* Records provided
++++++++

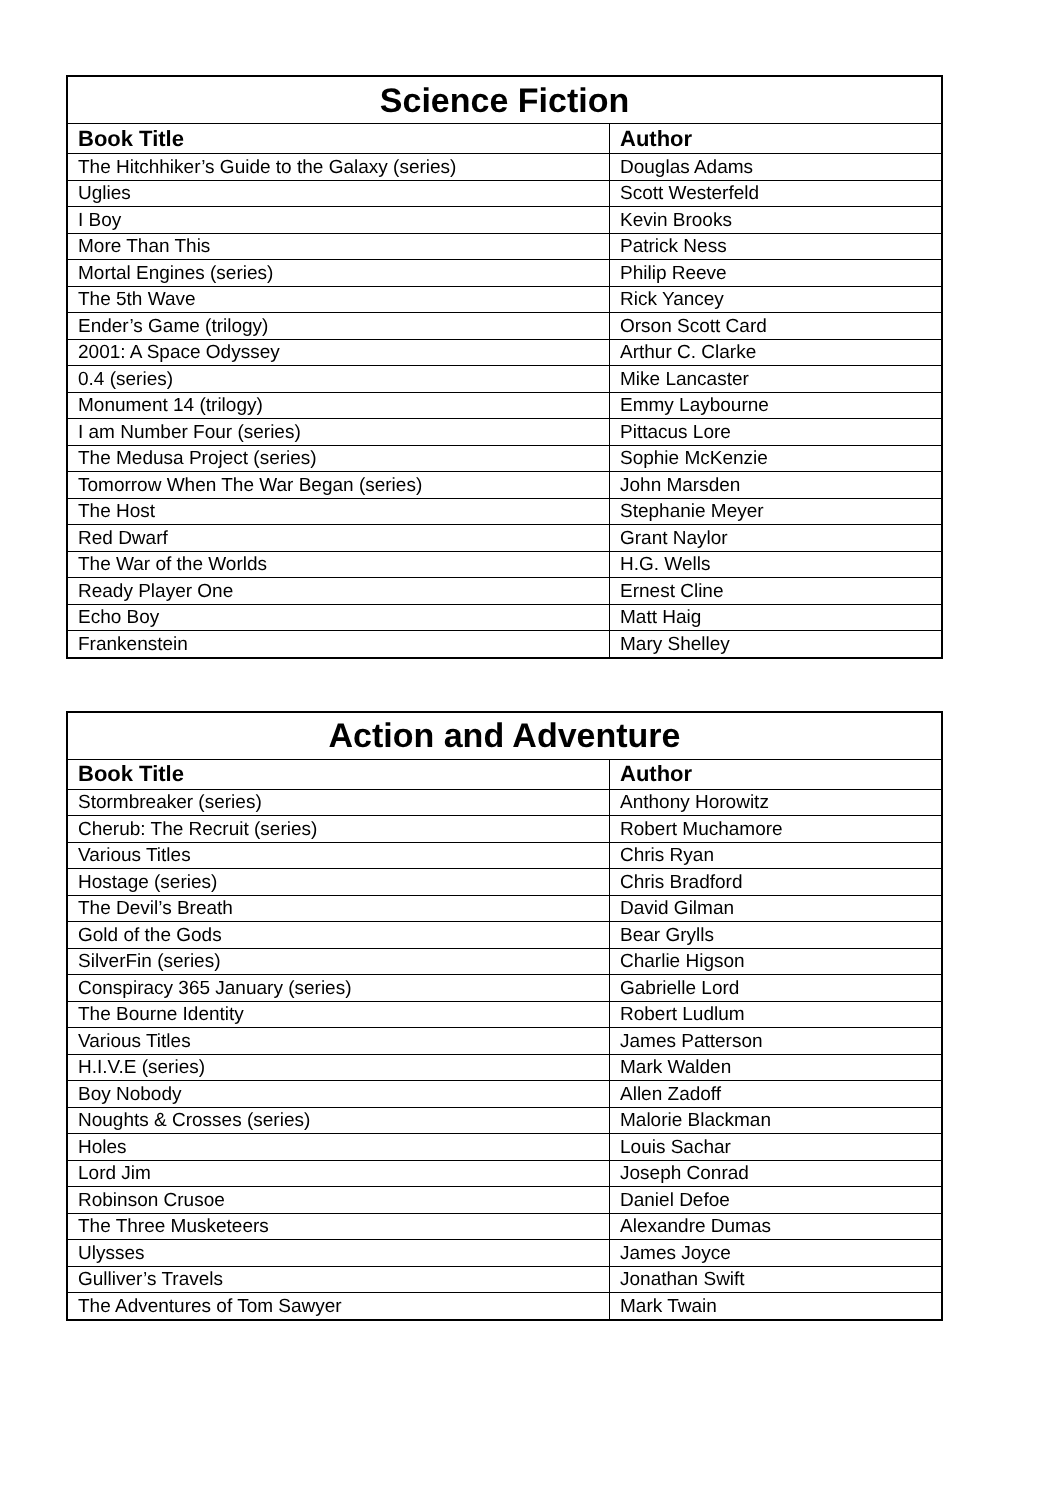| Science Fiction | |
| --- | --- |
| Book Title | Author |
| The Hitchhiker’s Guide to the Galaxy (series) | Douglas Adams |
| Uglies | Scott Westerfeld |
| I Boy | Kevin Brooks |
| More Than This | Patrick Ness |
| Mortal Engines (series) | Philip Reeve |
| The 5th Wave | Rick Yancey |
| Ender’s Game (trilogy) | Orson Scott Card |
| 2001: A Space Odyssey | Arthur C. Clarke |
| 0.4 (series) | Mike Lancaster |
| Monument 14 (trilogy) | Emmy Laybourne |
| I am Number Four (series) | Pittacus Lore |
| The Medusa Project (series) | Sophie McKenzie |
| Tomorrow When The War Began (series) | John Marsden |
| The Host | Stephanie Meyer |
| Red Dwarf | Grant Naylor |
| The War of the Worlds | H.G. Wells |
| Ready Player One | Ernest Cline |
| Echo Boy | Matt Haig |
| Frankenstein | Mary Shelley |
| Action and Adventure | |
| --- | --- |
| Book Title | Author |
| Stormbreaker (series) | Anthony Horowitz |
| Cherub: The Recruit (series) | Robert Muchamore |
| Various Titles | Chris Ryan |
| Hostage (series) | Chris Bradford |
| The Devil’s Breath | David Gilman |
| Gold of the Gods | Bear Grylls |
| SilverFin (series) | Charlie Higson |
| Conspiracy 365 January (series) | Gabrielle Lord |
| The Bourne Identity | Robert Ludlum |
| Various Titles | James Patterson |
| H.I.V.E (series) | Mark Walden |
| Boy Nobody | Allen Zadoff |
| Noughts & Crosses (series) | Malorie Blackman |
| Holes | Louis Sachar |
| Lord Jim | Joseph Conrad |
| Robinson Crusoe | Daniel Defoe |
| The Three Musketeers | Alexandre Dumas |
| Ulysses | James Joyce |
| Gulliver’s Travels | Jonathan Swift |
| The Adventures of Tom Sawyer | Mark Twain |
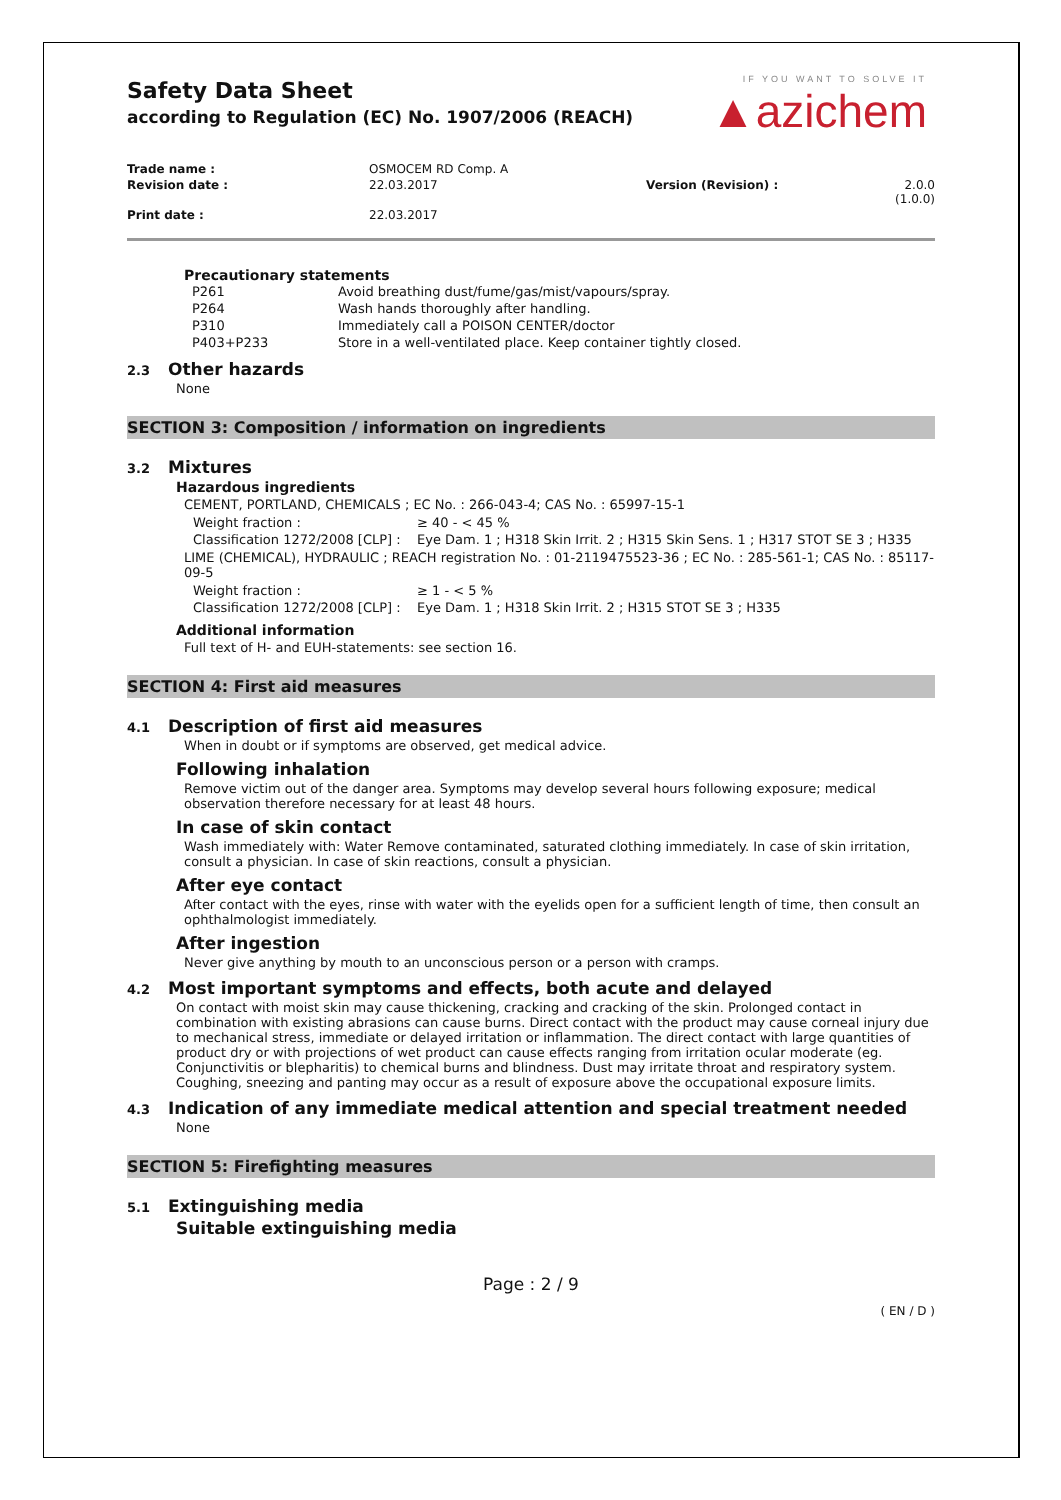IF YOU WANT TO SOLVE IT
▲azichem
Safety Data Sheet
according to Regulation (EC) No. 1907/2006 (REACH)
| Trade name : | OSMOCEM RD Comp. A | | |
| Revision date : | 22.03.2017 | Version (Revision) : | 2.0.0 (1.0.0) |
| Print date : | 22.03.2017 | | |
Precautionary statements
| P261 | Avoid breathing dust/fume/gas/mist/vapours/spray. |
| P264 | Wash hands thoroughly after handling. |
| P310 | Immediately call a POISON CENTER/doctor |
| P403+P233 | Store in a well-ventilated place. Keep container tightly closed. |
2.3 Other hazards
None
SECTION 3: Composition / information on ingredients
3.2 Mixtures
Hazardous ingredients
CEMENT, PORTLAND, CHEMICALS ; EC No. : 266-043-4; CAS No. : 65997-15-1
| Weight fraction : | ≥ 40 - < 45 % |
| Classification 1272/2008 [CLP] : | Eye Dam. 1 ; H318 Skin Irrit. 2 ; H315 Skin Sens. 1 ; H317 STOT SE 3 ; H335 |
LIME (CHEMICAL), HYDRAULIC ; REACH registration No. : 01-2119475523-36 ; EC No. : 285-561-1; CAS No. : 85117-09-5
| Weight fraction : | ≥ 1 - < 5 % |
| Classification 1272/2008 [CLP] : | Eye Dam. 1 ; H318 Skin Irrit. 2 ; H315 STOT SE 3 ; H335 |
Additional information
Full text of H- and EUH-statements: see section 16.
SECTION 4: First aid measures
4.1 Description of first aid measures
When in doubt or if symptoms are observed, get medical advice.
Following inhalation
Remove victim out of the danger area. Symptoms may develop several hours following exposure; medical observation therefore necessary for at least 48 hours.
In case of skin contact
Wash immediately with: Water Remove contaminated, saturated clothing immediately. In case of skin irritation, consult a physician. In case of skin reactions, consult a physician.
After eye contact
After contact with the eyes, rinse with water with the eyelids open for a sufficient length of time, then consult an ophthalmologist immediately.
After ingestion
Never give anything by mouth to an unconscious person or a person with cramps.
4.2 Most important symptoms and effects, both acute and delayed
On contact with moist skin may cause thickening, cracking and cracking of the skin. Prolonged contact in combination with existing abrasions can cause burns. Direct contact with the product may cause corneal injury due to mechanical stress, immediate or delayed irritation or inflammation. The direct contact with large quantities of product dry or with projections of wet product can cause effects ranging from irritation ocular moderate (eg. Conjunctivitis or blepharitis) to chemical burns and blindness. Dust may irritate throat and respiratory system. Coughing, sneezing and panting may occur as a result of exposure above the occupational exposure limits.
4.3 Indication of any immediate medical attention and special treatment needed
None
SECTION 5: Firefighting measures
5.1 Extinguishing media
Suitable extinguishing media
Page : 2 / 9
( EN / D )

++++++++

* Assignment
Would you write out the material above in full, exactly as given, except for its pictures?

* Answer to the exercise
| Science Fiction | |
| --- | --- |
| Book Title | Author |
| The Hitchhiker’s Guide to the Galaxy (series) | Douglas Adams |
| Uglies | Scott Westerfeld |
| I Boy | Kevin Brooks |
| More Than This | Patrick Ness |
| Mortal Engines (series) | Philip Reeve |
| The 5th Wave | Rick Yancey |
| Ender’s Game (trilogy) | Orson Scott Card |
| 2001: A Space Odyssey | Arthur C. Clarke |
| 0.4 (series) | Mike Lancaster |
| Monument 14 (trilogy) | Emmy Laybourne |
| I am Number Four (series) | Pittacus Lore |
| The Medusa Project (series) | Sophie McKenzie |
| Tomorrow When The War Began (series) | John Marsden |
| The Host | Stephanie Meyer |
| Red Dwarf | Grant Naylor |
| The War of the Worlds | H.G. Wells |
| Ready Player One | Ernest Cline |
| Echo Boy | Matt Haig |
| Frankenstein | Mary Shelley |
| Action and Adventure | |
| --- | --- |
| Book Title | Author |
| Stormbreaker (series) | Anthony Horowitz |
| Cherub: The Recruit (series) | Robert Muchamore |
| Various Titles | Chris Ryan |
| Hostage (series) | Chris Bradford |
| The Devil’s Breath | David Gilman |
| Gold of the Gods | Bear Grylls |
| SilverFin (series) | Charlie Higson |
| Conspiracy 365 January (series) | Gabrielle Lord |
| The Bourne Identity | Robert Ludlum |
| Various Titles | James Patterson |
| H.I.V.E (series) | Mark Walden |
| Boy Nobody | Allen Zadoff |
| Noughts & Crosses (series) | Malorie Blackman |
| Holes | Louis Sachar |
| Lord Jim | Joseph Conrad |
| Robinson Crusoe | Daniel Defoe |
| The Three Musketeers | Alexandre Dumas |
| Ulysses | James Joyce |
| Gulliver’s Travels | Jonathan Swift |
| The Adventures of Tom Sawyer | Mark Twain |
IF YOU WANT TO SOLVE IT
▲azichem
Safety Data Sheet
according to Regulation (EC) No. 1907/2006 (REACH)
| Trade name : | OSMOCEM RD Comp. A | | |
| Revision date : | 22.03.2017 | Version (Revision) : | 2.0.0 (1.0.0) |
| Print date : | 22.03.2017 | | |
Precautionary statements
| P261 | Avoid breathing dust/fume/gas/mist/vapours/spray. |
| P264 | Wash hands thoroughly after handling. |
| P310 | Immediately call a POISON CENTER/doctor |
| P403+P233 | Store in a well-ventilated place. Keep container tightly closed. |
2.3 Other hazards
None
SECTION 3: Composition / information on ingredients
3.2 Mixtures
Hazardous ingredients
CEMENT, PORTLAND, CHEMICALS ; EC No. : 266-043-4; CAS No. : 65997-15-1
| Weight fraction : | ≥ 40 - < 45 % |
| Classification 1272/2008 [CLP] : | Eye Dam. 1 ; H318 Skin Irrit. 2 ; H315 Skin Sens. 1 ; H317 STOT SE 3 ; H335 |
LIME (CHEMICAL), HYDRAULIC ; REACH registration No. : 01-2119475523-36 ; EC No. : 285-561-1; CAS No. : 85117-09-5
| Weight fraction : | ≥ 1 - < 5 % |
| Classification 1272/2008 [CLP] : | Eye Dam. 1 ; H318 Skin Irrit. 2 ; H315 STOT SE 3 ; H335 |
Additional information
Full text of H- and EUH-statements: see section 16.
SECTION 4: First aid measures
4.1 Description of first aid measures
When in doubt or if symptoms are observed, get medical advice.
Following inhalation
Remove victim out of the danger area. Symptoms may develop several hours following exposure; medical observation therefore necessary for at least 48 hours.
In case of skin contact
Wash immediately with: Water Remove contaminated, saturated clothing immediately. In case of skin irritation, consult a physician. In case of skin reactions, consult a physician.
After eye contact
After contact with the eyes, rinse with water with the eyelids open for a sufficient length of time, then consult an ophthalmologist immediately.
After ingestion
Never give anything by mouth to an unconscious person or a person with cramps.
4.2 Most important symptoms and effects, both acute and delayed
On contact with moist skin may cause thickening, cracking and cracking of the skin. Prolonged contact in combination with existing abrasions can cause burns. Direct contact with the product may cause corneal injury due to mechanical stress, immediate or delayed irritation or inflammation. The direct contact with large quantities of product dry or with projections of wet product can cause effects ranging from irritation ocular moderate (eg. Conjunctivitis or blepharitis) to chemical burns and blindness. Dust may irritate throat and respiratory system. Coughing, sneezing and panting may occur as a result of exposure above the occupational exposure limits.
4.3 Indication of any immediate medical attention and special treatment needed
None
SECTION 5: Firefighting measures
5.1 Extinguishing media
Suitable extinguishing media
Page : 2 / 9
( EN / D )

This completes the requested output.